5 We suggest that the Questionnaire should specifically ask whether the employer has complied with an equal pay review (in line with the recommendations of the Equal Opportunities Commission in their Equal Pay Code of Practice). The apparent reluctance on the part of employers to carry out voluntary pay reviews (see for example the recent survey by Amicus-MSF showing only 50 out of 6000 firms being willing to carry out equal pay audits) might be evidence that a Tribunal would wish to take into account in drawing inferences of pay discrimination.

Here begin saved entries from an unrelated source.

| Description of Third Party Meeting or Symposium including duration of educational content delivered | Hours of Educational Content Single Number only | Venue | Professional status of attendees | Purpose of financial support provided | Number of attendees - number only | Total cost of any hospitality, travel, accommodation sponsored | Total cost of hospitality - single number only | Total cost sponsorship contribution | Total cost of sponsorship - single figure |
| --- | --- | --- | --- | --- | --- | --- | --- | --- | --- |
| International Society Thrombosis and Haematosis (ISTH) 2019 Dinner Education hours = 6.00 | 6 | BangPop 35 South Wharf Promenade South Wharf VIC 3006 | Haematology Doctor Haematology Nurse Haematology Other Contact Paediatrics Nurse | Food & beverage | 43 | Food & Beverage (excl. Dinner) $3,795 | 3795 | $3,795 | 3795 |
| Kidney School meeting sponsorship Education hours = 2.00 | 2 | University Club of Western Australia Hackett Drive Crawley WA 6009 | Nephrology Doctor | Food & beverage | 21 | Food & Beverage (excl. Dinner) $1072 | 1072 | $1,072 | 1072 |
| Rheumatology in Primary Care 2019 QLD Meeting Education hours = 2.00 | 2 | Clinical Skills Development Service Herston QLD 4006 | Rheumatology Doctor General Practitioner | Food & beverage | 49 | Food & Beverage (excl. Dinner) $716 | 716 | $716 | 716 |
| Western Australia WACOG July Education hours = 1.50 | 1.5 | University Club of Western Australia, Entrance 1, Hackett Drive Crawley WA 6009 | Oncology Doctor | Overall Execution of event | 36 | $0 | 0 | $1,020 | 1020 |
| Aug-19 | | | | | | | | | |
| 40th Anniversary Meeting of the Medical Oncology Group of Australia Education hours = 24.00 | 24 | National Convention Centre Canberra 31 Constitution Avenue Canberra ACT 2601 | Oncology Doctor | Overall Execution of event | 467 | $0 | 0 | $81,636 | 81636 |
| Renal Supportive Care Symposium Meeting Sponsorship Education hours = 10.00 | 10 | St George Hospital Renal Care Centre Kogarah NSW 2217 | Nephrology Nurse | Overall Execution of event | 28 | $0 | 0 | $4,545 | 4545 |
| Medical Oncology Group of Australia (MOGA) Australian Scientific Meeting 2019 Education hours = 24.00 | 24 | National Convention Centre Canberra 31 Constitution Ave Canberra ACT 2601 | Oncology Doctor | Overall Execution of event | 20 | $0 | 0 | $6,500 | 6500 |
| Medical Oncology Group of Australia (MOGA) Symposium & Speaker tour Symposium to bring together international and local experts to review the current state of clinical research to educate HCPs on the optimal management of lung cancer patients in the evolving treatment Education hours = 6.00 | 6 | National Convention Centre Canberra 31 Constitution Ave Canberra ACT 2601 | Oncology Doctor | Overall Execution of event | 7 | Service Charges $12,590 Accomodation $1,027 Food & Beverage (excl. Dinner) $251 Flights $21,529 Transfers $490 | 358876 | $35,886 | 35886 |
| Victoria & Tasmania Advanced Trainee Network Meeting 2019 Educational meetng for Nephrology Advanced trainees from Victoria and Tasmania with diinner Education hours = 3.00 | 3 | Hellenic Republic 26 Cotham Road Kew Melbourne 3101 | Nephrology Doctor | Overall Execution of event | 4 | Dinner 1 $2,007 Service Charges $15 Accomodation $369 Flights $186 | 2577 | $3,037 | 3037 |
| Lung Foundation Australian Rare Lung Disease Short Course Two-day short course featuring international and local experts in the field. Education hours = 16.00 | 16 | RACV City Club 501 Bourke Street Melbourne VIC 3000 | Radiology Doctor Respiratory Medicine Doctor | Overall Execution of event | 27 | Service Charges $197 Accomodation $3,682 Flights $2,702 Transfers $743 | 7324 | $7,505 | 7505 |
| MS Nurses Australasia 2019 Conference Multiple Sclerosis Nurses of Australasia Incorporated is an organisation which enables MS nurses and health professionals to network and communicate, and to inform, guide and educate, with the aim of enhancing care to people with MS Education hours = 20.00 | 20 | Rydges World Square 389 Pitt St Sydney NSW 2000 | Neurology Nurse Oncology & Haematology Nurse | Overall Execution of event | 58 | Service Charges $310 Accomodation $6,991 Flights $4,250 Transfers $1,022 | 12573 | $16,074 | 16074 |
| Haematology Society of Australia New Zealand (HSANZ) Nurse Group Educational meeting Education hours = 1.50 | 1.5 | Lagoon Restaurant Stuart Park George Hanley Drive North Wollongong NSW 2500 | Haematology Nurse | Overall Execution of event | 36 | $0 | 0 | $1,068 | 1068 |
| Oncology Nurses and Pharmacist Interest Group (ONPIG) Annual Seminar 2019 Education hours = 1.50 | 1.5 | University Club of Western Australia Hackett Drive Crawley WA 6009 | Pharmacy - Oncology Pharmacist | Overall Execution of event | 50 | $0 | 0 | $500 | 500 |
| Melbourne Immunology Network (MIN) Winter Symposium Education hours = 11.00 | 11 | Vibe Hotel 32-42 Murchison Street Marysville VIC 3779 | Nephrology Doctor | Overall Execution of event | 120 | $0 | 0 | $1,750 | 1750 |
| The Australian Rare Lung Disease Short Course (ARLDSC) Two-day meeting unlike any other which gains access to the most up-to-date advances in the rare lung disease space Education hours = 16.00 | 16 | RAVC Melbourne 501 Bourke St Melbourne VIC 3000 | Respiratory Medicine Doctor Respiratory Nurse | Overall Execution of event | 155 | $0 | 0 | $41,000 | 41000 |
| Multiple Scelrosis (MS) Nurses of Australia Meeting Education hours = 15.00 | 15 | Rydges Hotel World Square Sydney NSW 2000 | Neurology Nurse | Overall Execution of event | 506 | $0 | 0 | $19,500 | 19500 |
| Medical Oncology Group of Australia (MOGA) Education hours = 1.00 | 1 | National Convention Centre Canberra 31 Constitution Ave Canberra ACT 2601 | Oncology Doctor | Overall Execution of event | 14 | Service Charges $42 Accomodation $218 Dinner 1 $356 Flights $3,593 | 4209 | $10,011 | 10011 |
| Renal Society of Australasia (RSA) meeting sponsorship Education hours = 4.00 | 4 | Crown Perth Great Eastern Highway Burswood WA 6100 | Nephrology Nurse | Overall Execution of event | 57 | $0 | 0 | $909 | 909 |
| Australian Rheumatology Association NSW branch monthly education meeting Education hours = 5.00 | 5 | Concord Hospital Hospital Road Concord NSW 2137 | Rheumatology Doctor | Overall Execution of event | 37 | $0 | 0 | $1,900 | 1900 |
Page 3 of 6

6 At paragraphs 10 to 12 of the Guidance Note, reference is made to complainants obtaining further advice from the Employment Tribunal Service, ACAS or the EOC. We find it extraordinary that no reference is made to trade unions or the TUC in this context. Trade unions have been at the forefront of pursuing equal pay claims over the years and would be the obvious first point of contact if an individual was considering negotiating for equal pay or pursuing an equal pay claim. We suggest that the Questionnaire recommend that complainants seeking advice contact their trade union or the TUC, and that details of the TUC be provided for this purpose.